• Task objective: Please restate exactly the lines of the data below, beginning with the line containing "Saints of Marriage" and ending with the last line.

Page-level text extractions
>>>

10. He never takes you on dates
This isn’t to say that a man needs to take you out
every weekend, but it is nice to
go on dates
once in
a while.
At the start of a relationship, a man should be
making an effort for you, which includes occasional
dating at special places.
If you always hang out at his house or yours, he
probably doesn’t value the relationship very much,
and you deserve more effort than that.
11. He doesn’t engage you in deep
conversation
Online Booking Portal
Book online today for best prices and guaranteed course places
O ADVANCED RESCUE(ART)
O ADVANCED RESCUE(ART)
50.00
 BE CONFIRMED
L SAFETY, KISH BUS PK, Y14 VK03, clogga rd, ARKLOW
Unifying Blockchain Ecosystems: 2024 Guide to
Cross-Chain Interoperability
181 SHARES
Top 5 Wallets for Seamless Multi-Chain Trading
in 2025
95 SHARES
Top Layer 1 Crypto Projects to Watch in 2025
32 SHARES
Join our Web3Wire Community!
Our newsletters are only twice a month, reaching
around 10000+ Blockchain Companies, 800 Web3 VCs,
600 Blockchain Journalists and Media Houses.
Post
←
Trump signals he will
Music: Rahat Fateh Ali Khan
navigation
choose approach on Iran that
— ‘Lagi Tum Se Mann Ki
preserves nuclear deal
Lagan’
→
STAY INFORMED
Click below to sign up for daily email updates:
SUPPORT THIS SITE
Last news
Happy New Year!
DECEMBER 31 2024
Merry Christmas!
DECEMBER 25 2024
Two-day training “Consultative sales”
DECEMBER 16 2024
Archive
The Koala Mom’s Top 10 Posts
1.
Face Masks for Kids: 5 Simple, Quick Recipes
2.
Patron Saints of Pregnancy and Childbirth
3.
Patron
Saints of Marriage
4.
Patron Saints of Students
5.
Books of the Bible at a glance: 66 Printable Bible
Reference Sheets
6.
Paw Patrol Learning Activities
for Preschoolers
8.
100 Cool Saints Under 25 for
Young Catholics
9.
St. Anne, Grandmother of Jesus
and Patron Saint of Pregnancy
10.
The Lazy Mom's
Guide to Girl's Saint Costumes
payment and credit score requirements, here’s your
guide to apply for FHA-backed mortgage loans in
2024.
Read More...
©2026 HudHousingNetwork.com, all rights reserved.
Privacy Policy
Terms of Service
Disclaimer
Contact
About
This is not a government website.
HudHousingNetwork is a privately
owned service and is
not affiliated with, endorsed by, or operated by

<<<

• Task output:
Saints of Marriage
4.
Patron Saints of Students
5.
Books of the Bible at a glance: 66 Printable Bible
Reference Sheets
6.
Paw Patrol Learning Activities
for Preschoolers
8.
100 Cool Saints Under 25 for
Young Catholics
9.
St. Anne, Grandmother of Jesus
and Patron Saint of Pregnancy
10.
The Lazy Mom's
Guide to Girl's Saint Costumes
payment and credit score requirements, here’s your
guide to apply for FHA-backed mortgage loans in
2024.
Read More...
©2026 HudHousingNetwork.com, all rights reserved.
Privacy Policy
Terms of Service
Disclaimer
Contact
About
This is not a government website.
HudHousingNetwork is a privately
owned service and is
not affiliated with, endorsed by, or operated by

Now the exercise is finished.